The main polluting countries on the planet will cause extreme heat

Greenhouse gas emissions from the five most polluting emitters on the planet – China, the United States, the European Union (EU), India and Russia – will foreseeably increase the probability of reaching years of extreme heat by 2030, according to a study released in Nature.

Under current climate change commitments, emissions from these regions could double the number of countries that will experience extremely hot years, relative to other scenarios with no emissions from these top five polluters.

The Nature article indicates that the update of the commitments towards the mitigation of climate change was presented before the Cop26 held in Glasgow (Scotland) last November.

However, those commitments lagged far behind the targets set in the Paris Agreement in 2015 to limit global warming to 1.5 degrees compared to pre-industrial levels.

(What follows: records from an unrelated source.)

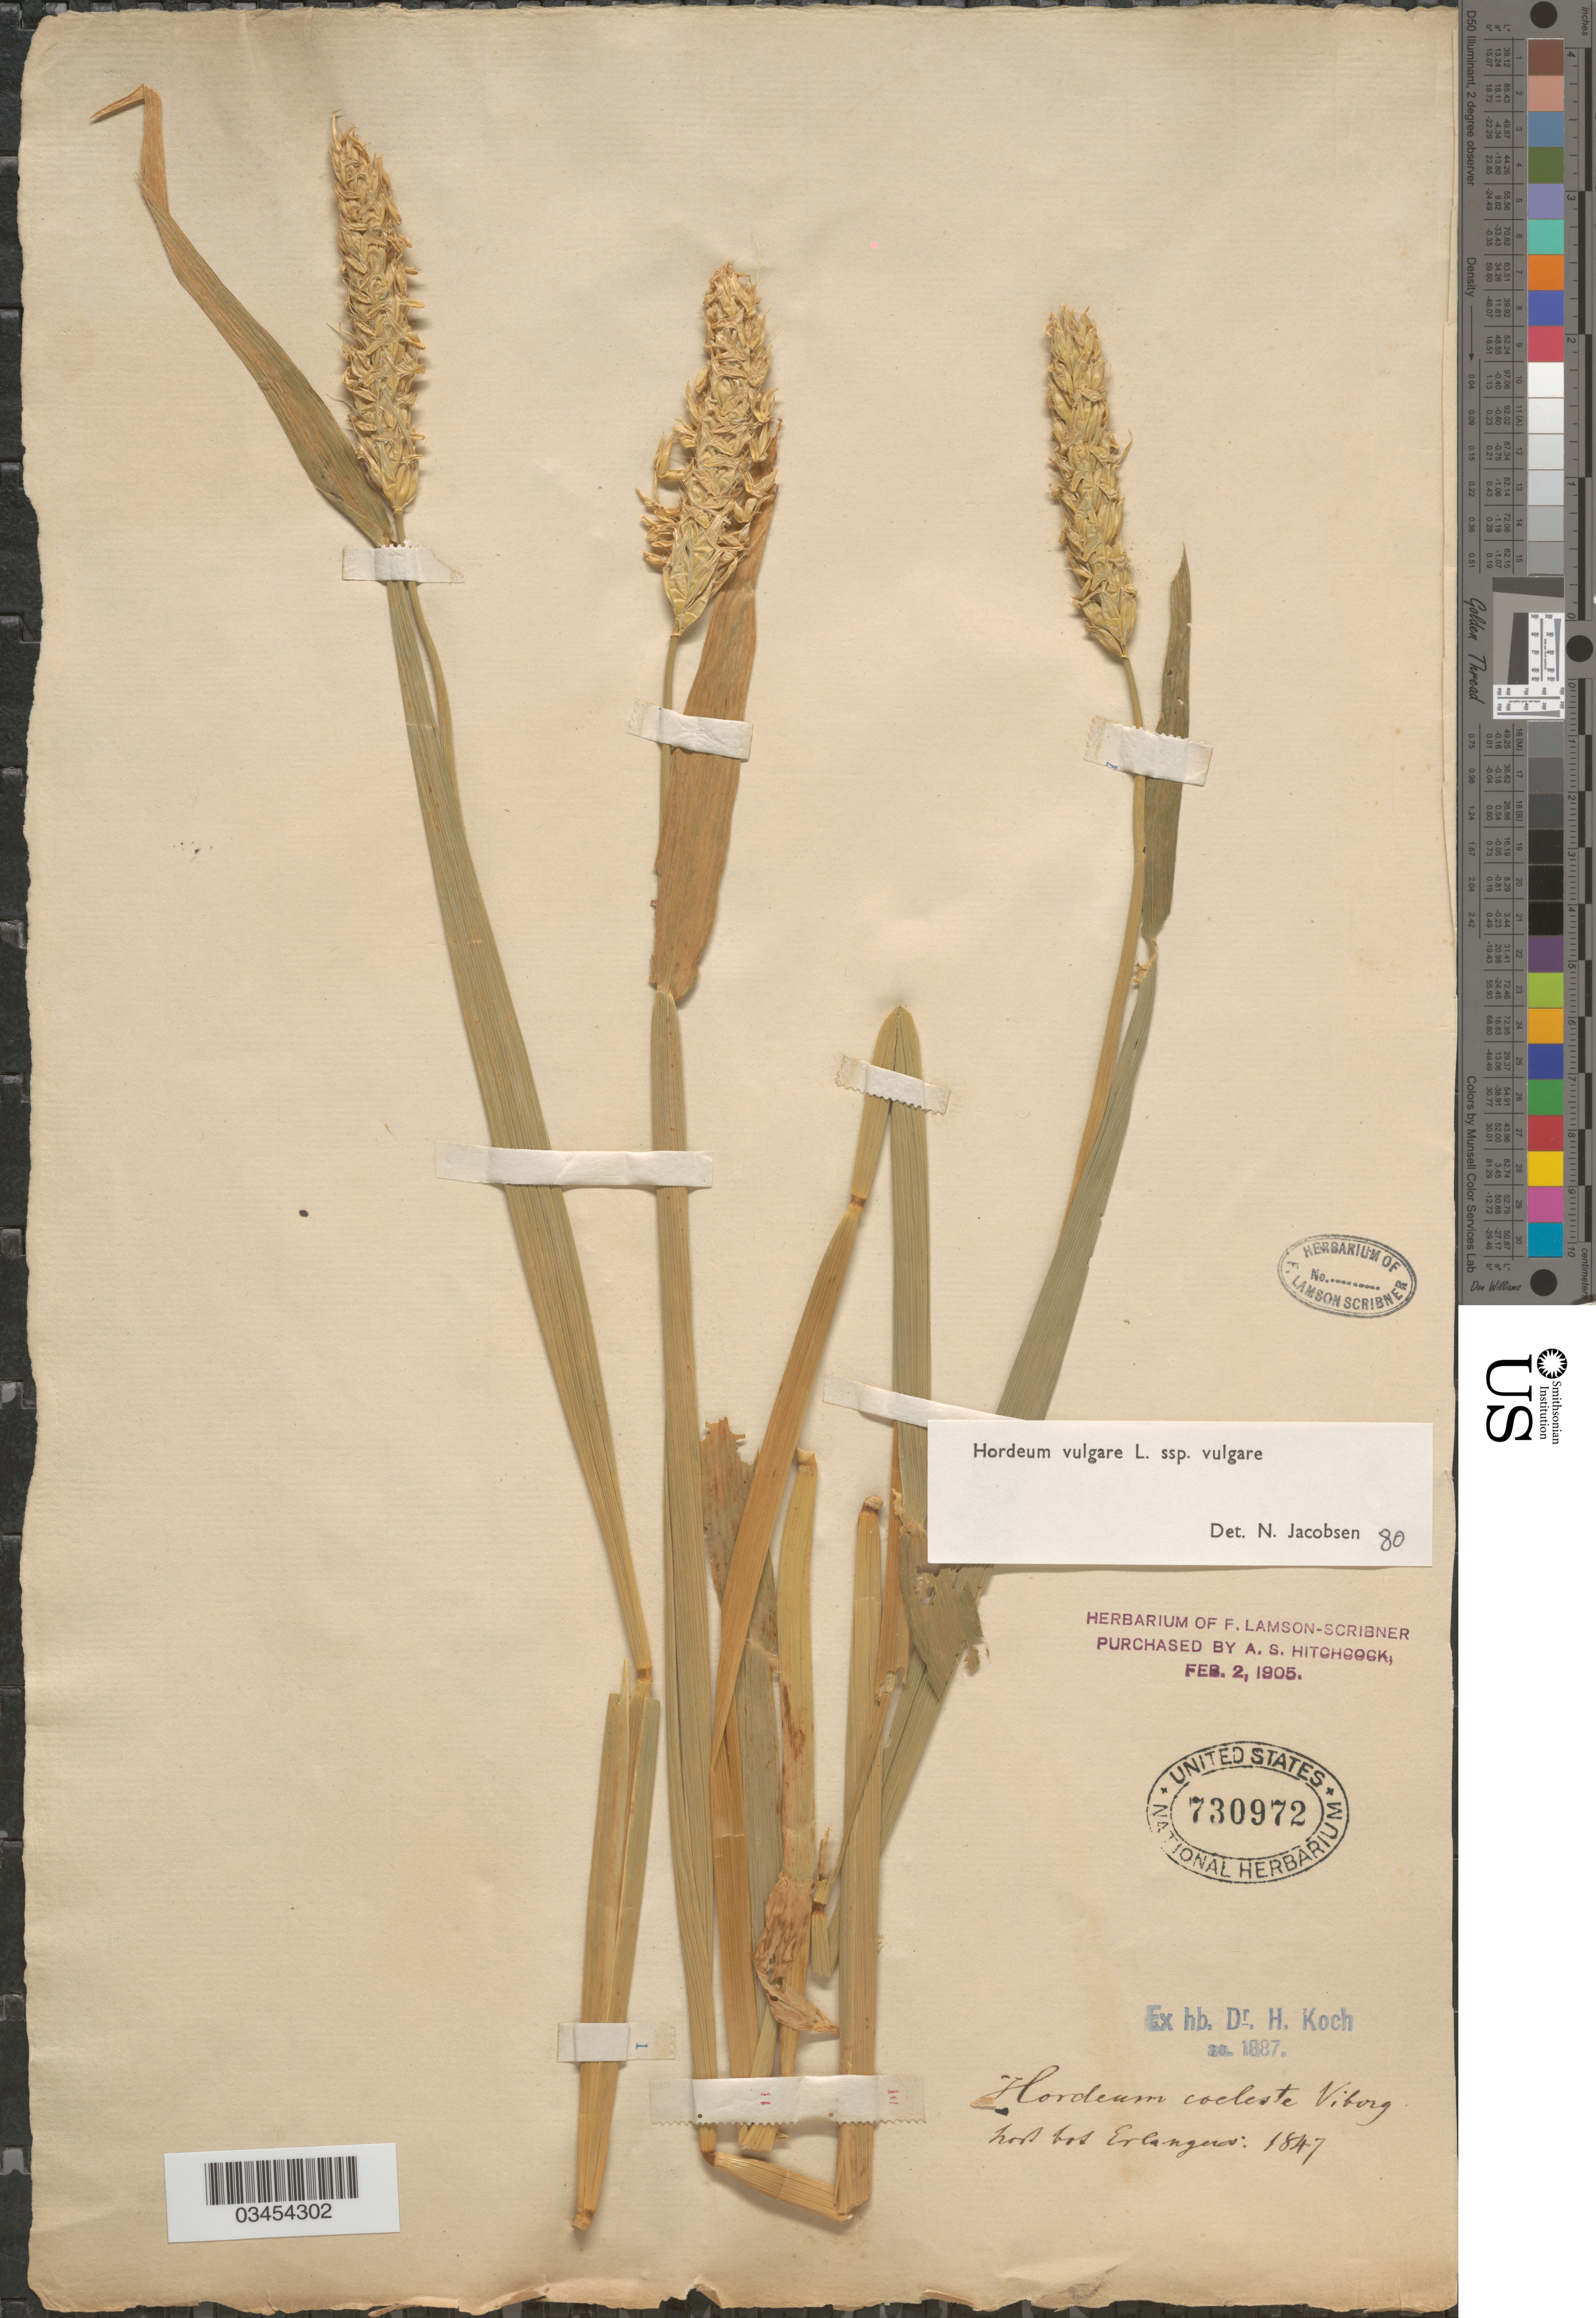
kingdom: Plantae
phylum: Tracheophyta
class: Liliopsida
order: Poales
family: Poaceae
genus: Hordeum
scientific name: Hordeum vulgare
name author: L.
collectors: Ex herb. Dr. H. Koch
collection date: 1847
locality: Hort bot Erlangens.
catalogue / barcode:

Expert Lea Beusch and a group of colleagues translated the historical emissions data, combined with the pre-Cop26 commitments of those top five emitters, into a projected warming at the country level by 2030.

They found that taking current climate commitments into account, 92% of the 165 countries studied will predictably experience extremely hot years, which typically only occur about once every century in a pre-industrial climate.

If emissions of these five pollutants are excluded from the equation, the number of countries that could be affected drops to 46%.

The latest estimates have been made based on a scenario that excludes emissions from those five locations after 1991, the time when the Intergovernmental Panel on Climate Change (IPCC) first reported human-caused climate effects.

The results underscore the importance of emissions reduction ambitions for the top five pollutants in order to lessen the effects of climate change over the next decade.